HIDDEN VALLEY LAKE, Calif. – For consecutive Saturdays beginning late last month, waitresses in the Greenview restaurant and bartenders at Mulligan's Bar in Hidden Valley Lake have donated their tips to a program to rebuild two buildings at Hartmann Field and Little League ballpark destroyed in a Nov. 9 fire.
HVL's Stone Fire Pizza turned over a check from a fundraiser for rebuilding a snack shack and an equipment storage facility that, according to Little League President Phil Mascari, “was just amazing.”
Hardester's Market has a continuing “Round Up Your Change” program to which customers donate and will match proceeds from the program up to $2,500.
Companies and individuals from as far away as Sebastapol have donated funds since the fire, the origin of which is still under investigation, according to Cal Fire Battalion Chief Greg Bertelli.
And the league's 15 board members are putting together a Feb. 15 “Monte Carlo Night” dance and silent auction and a “50-50” raffle at the league's opener in March in which the holder of the winning ticket will receive half the proceeds with the other half going to the rebuilding fund.
Added together, this variety of fundraisers is indicative of a community that is intent on making stepping stones out of stumbling blocks.
Mascari said he was shocked when the two buildings burned down.
“We lost everything, but you know tragedies can be a blessing,” he added. “This is going to help us rebuild even better.

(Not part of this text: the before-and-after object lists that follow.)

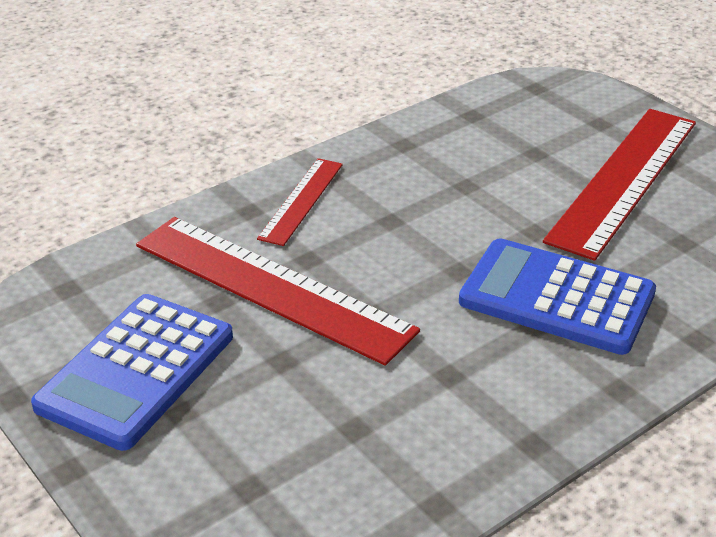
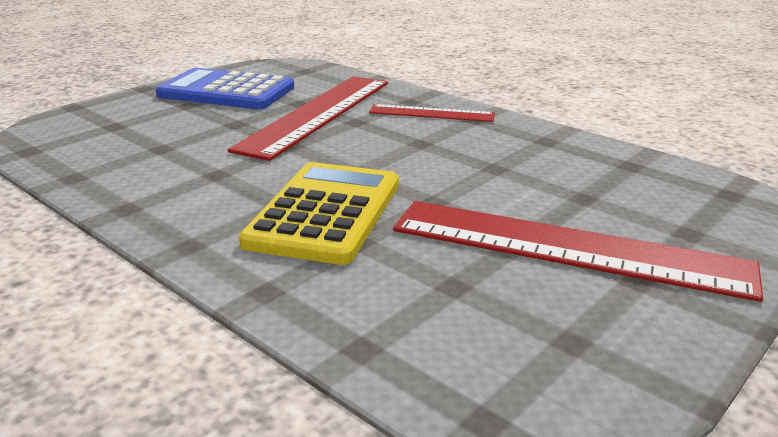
camera: 80 degrees right, 10 degrees down
(556, 298) = (325, 213): blue calculator -> yellow calculator

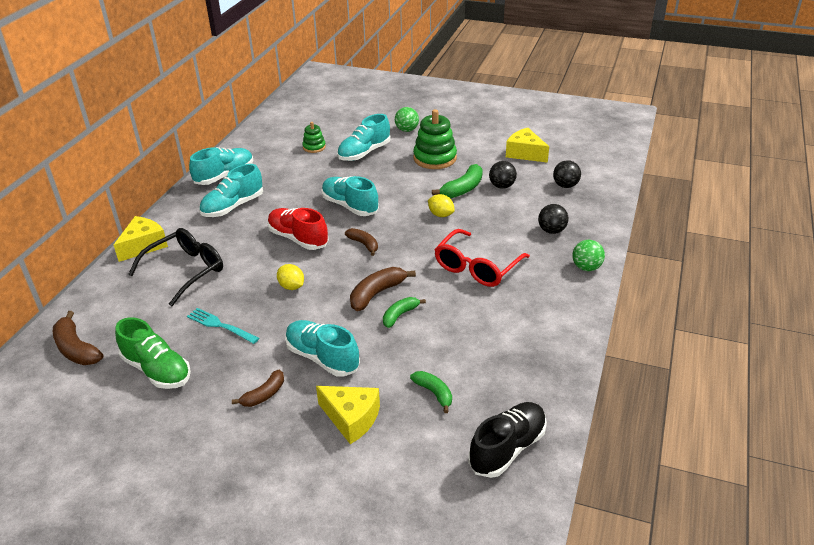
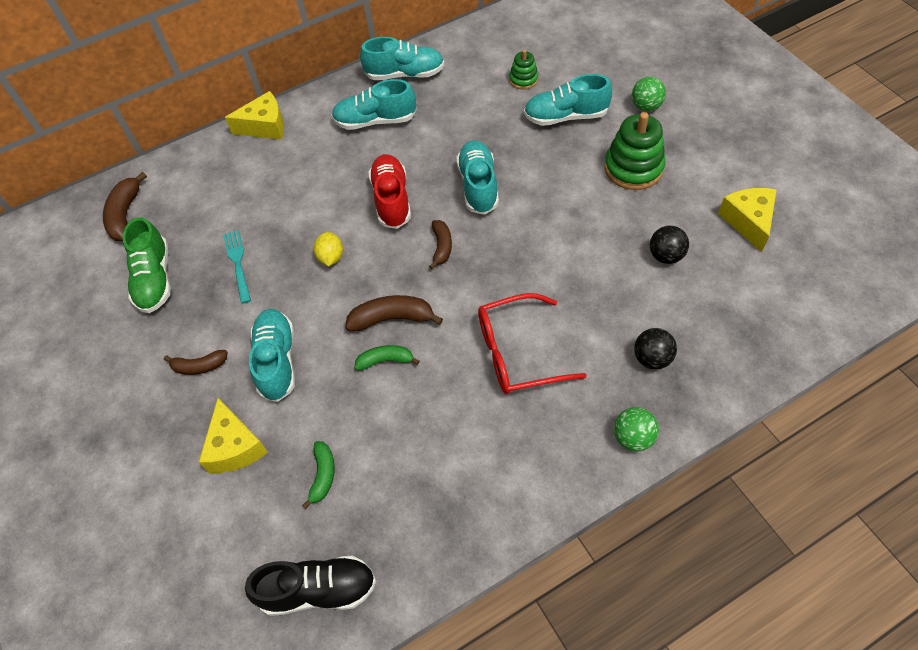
camera: 45 degrees right, 20 degrees up
(186, 270) = (269, 179): black glasses -> none
(441, 215) = (555, 255): yellow lemon -> none
(463, 189) = (617, 233): green banana -> none
(565, 185) = (743, 302): black ball -> none

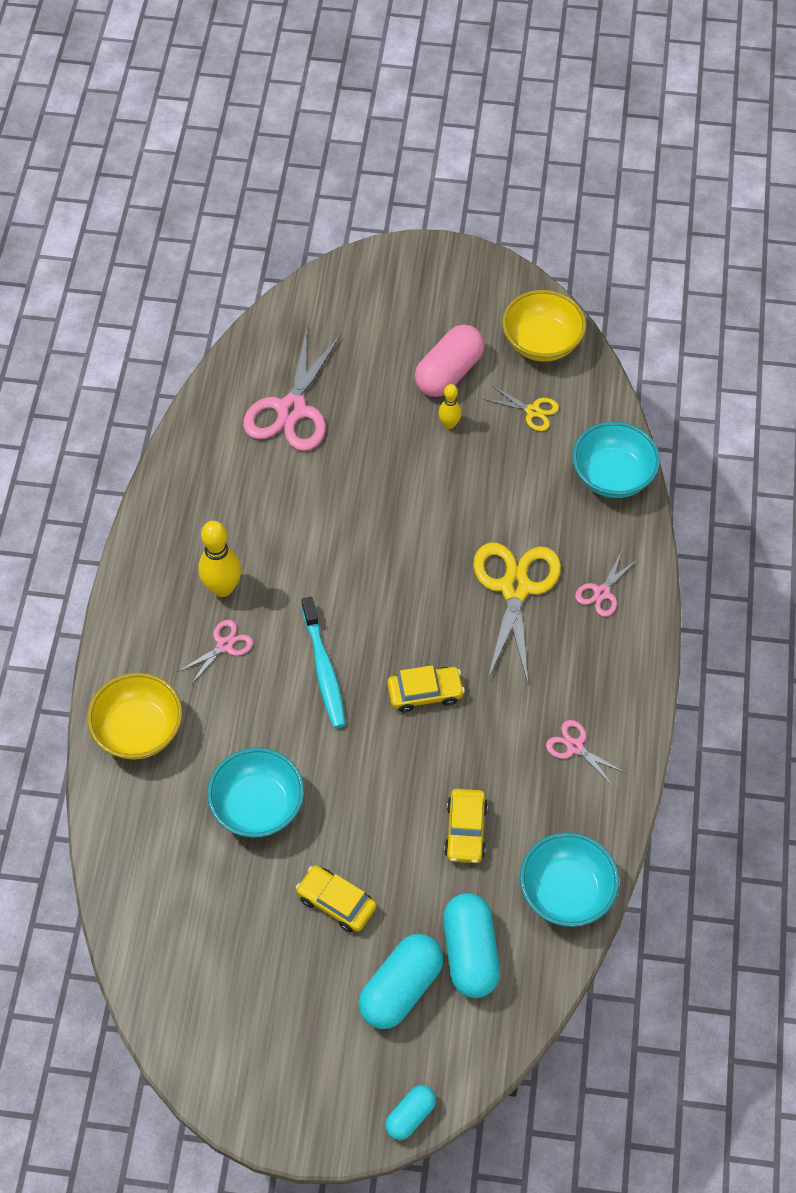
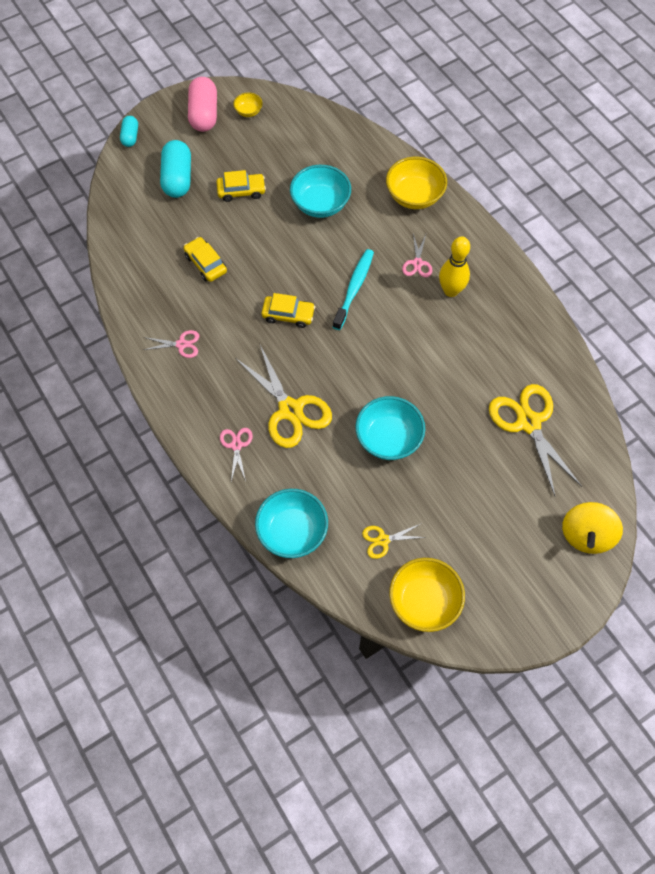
camera: 140 degrees right, 5 degrees up
(216, 1027) = (248, 111): none -> yellow bowl
(291, 409) = (528, 422): pink scissors -> yellow scissors
(324, 669) = (354, 289): turquoise toothbrush -> turquoise toothbrush turned 75 degrees clockwise
(346, 293) = (586, 535): none -> yellow spinning top
(425, 693) = (288, 315): yellow car -> yellow car turned 120 degrees counterclockwise
(449, 373) = (461, 526): pink capsule -> pink capsule (204, 114)
(449, 424) = (426, 488): yellow bowling pin -> none
(470, 953) = (157, 213): turquoise capsule -> none
(566, 892) = (129, 271): turquoise bowl -> turquoise bowl (388, 438)

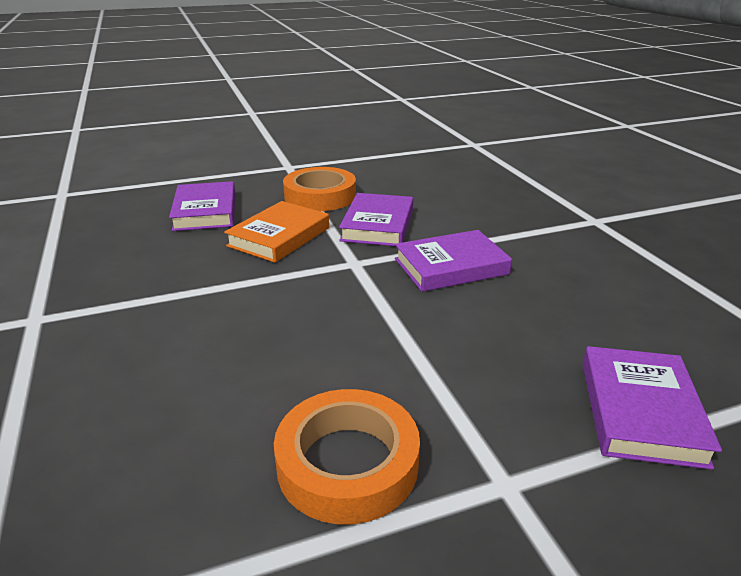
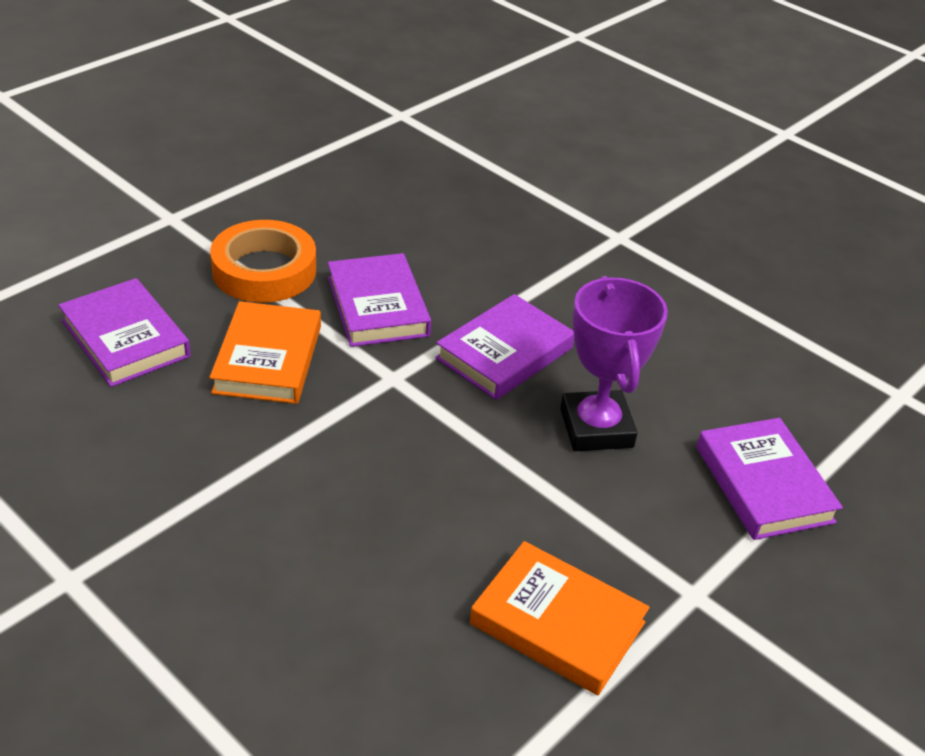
camera: 30 degrees left, 10 degrees up
(347, 463) = (557, 623): orange tape -> orange book
(494, 328) = (596, 428): none -> purple trophy

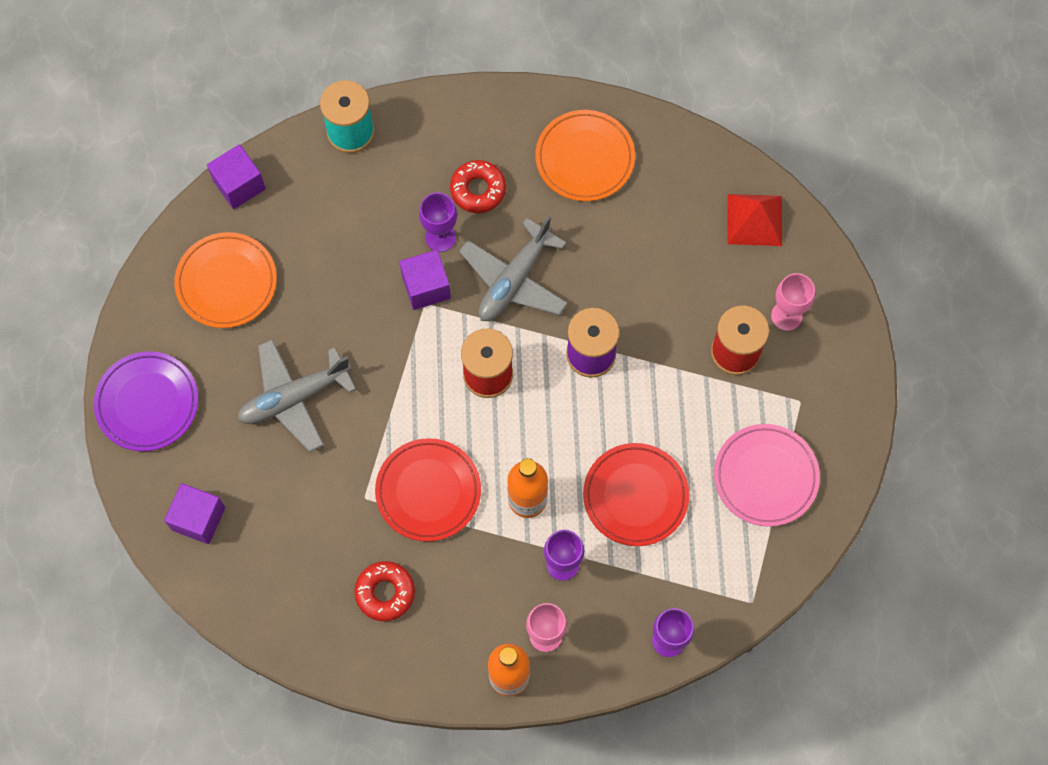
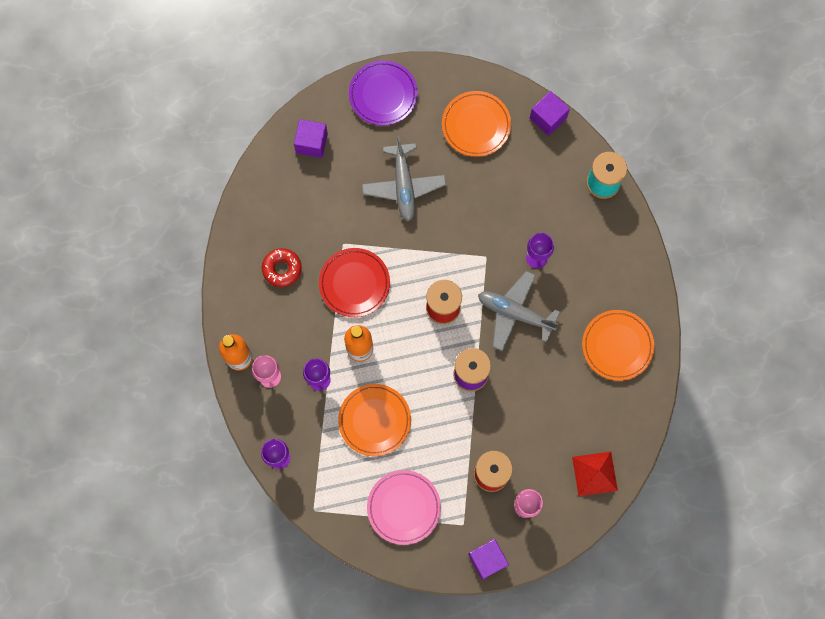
camera: 80 degrees right, 5 degrees up
(294, 397) = (403, 185): grey plane -> grey plane turned 150 degrees counterclockwise
(426, 287) = (498, 255): purple cube -> purple cube (487, 560)
(478, 190) = (577, 276): red donut -> none
(635, 496) = (374, 420): red plate -> orange plate

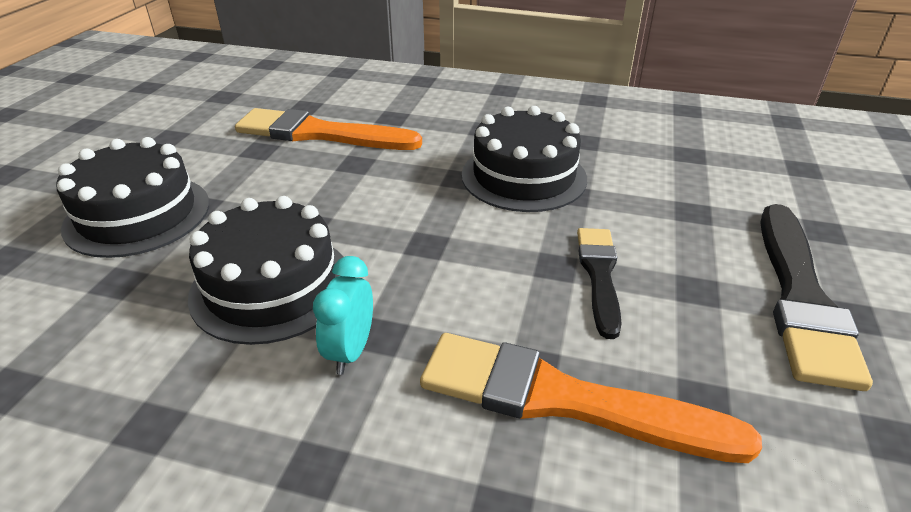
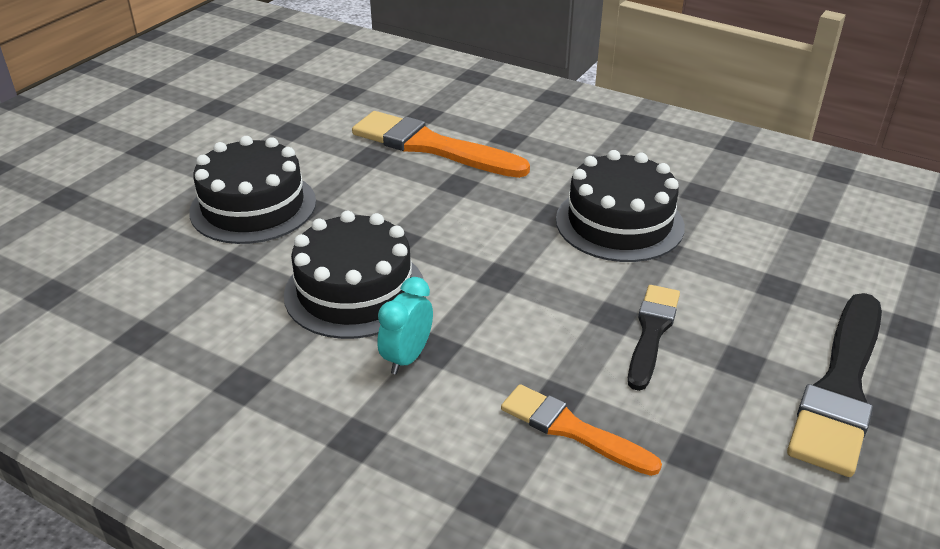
camera: 15 degrees right, 0 degrees up
(563, 399) = (572, 429): orange brush -> orange brush, size x0.60

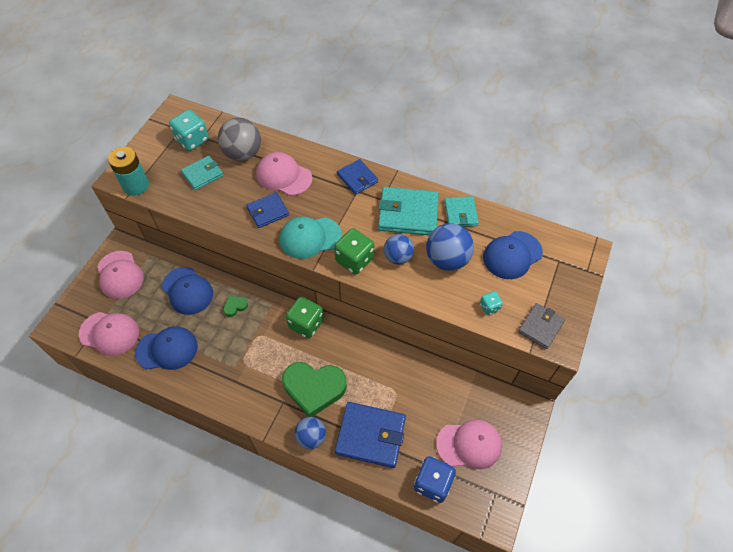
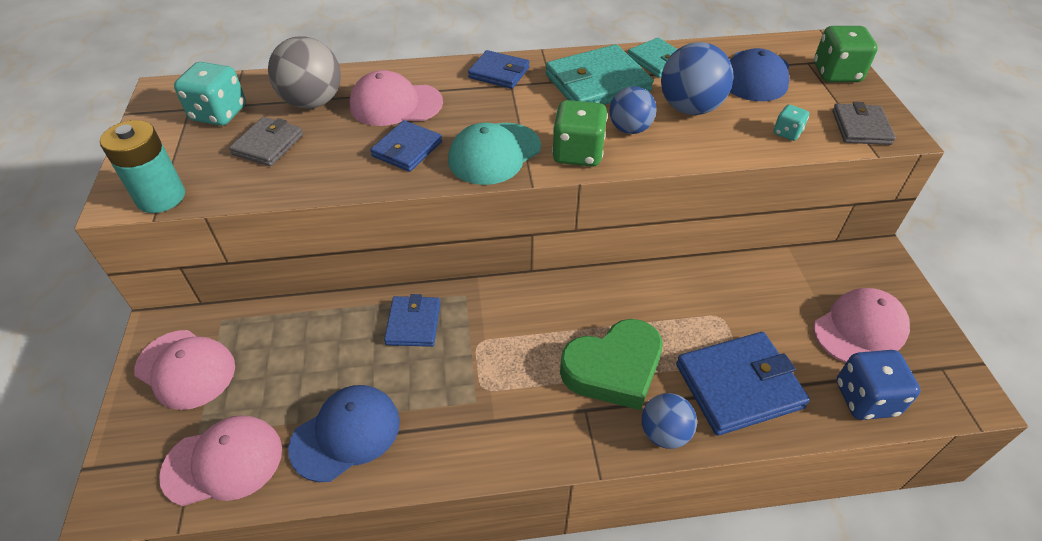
camera: 30 degrees left, 10 degrees down
(187, 291) = (321, 338): blue cap -> none
(203, 174) = (268, 144): turquoise wallet -> grey wallet
(235, 306) = (413, 323): green heart -> blue wallet
(306, 324) = (534, 296): green dice -> green dice (836, 73)

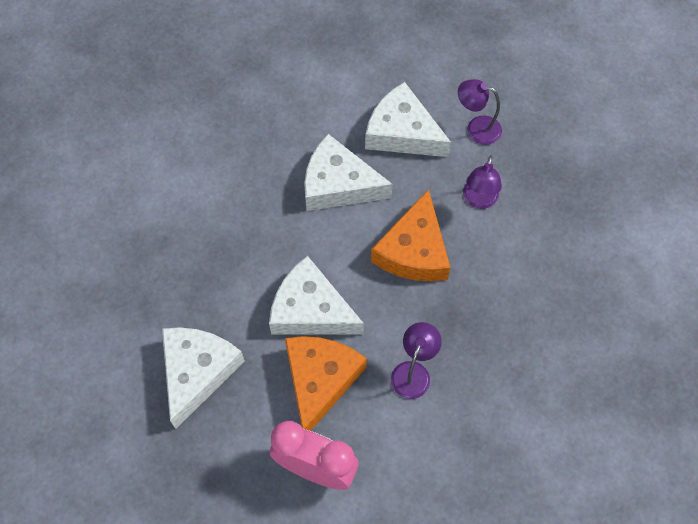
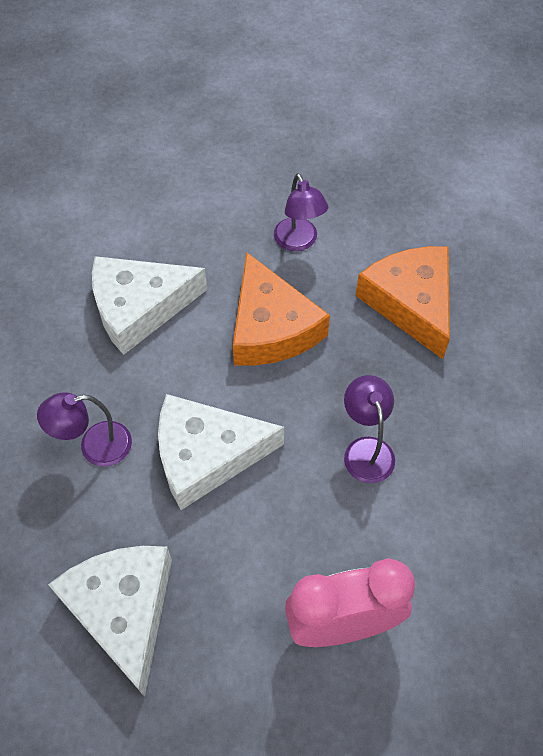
camera: 35 degrees left, 5 degrees down
(320, 380) = (274, 524): orange cheese -> orange cheese (411, 303)
(402, 132) = (169, 220): white cheese -> none
(476, 128) = (243, 176): purple lamp -> purple lamp (95, 447)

That's kind of our motto right now. We're taking a positive approach to it. We can't dwell on it; we have to move forward.”
The amount targeted for the fundraising is $20,000.
“But that will be for equipment lost in the fire only,” Mascari said. “It does not include rebuilding the buildings. We're working with the (HVL) association on that.”
Originally, the snack shack was owned by the Little League, but was located at Middletown High School. Later, the HVL Homeowners Association took ownership.
“Now we're going to figure out what to do,” said Mascari.
He added that the rebuilding issue will be on the Dec. 12 HVL Association board meeting agenda and “We'll go forward from there.”
Equipping 15 teams and restoring the park to its condition before the fire is indeed an expensive proposition requiring a hefty output.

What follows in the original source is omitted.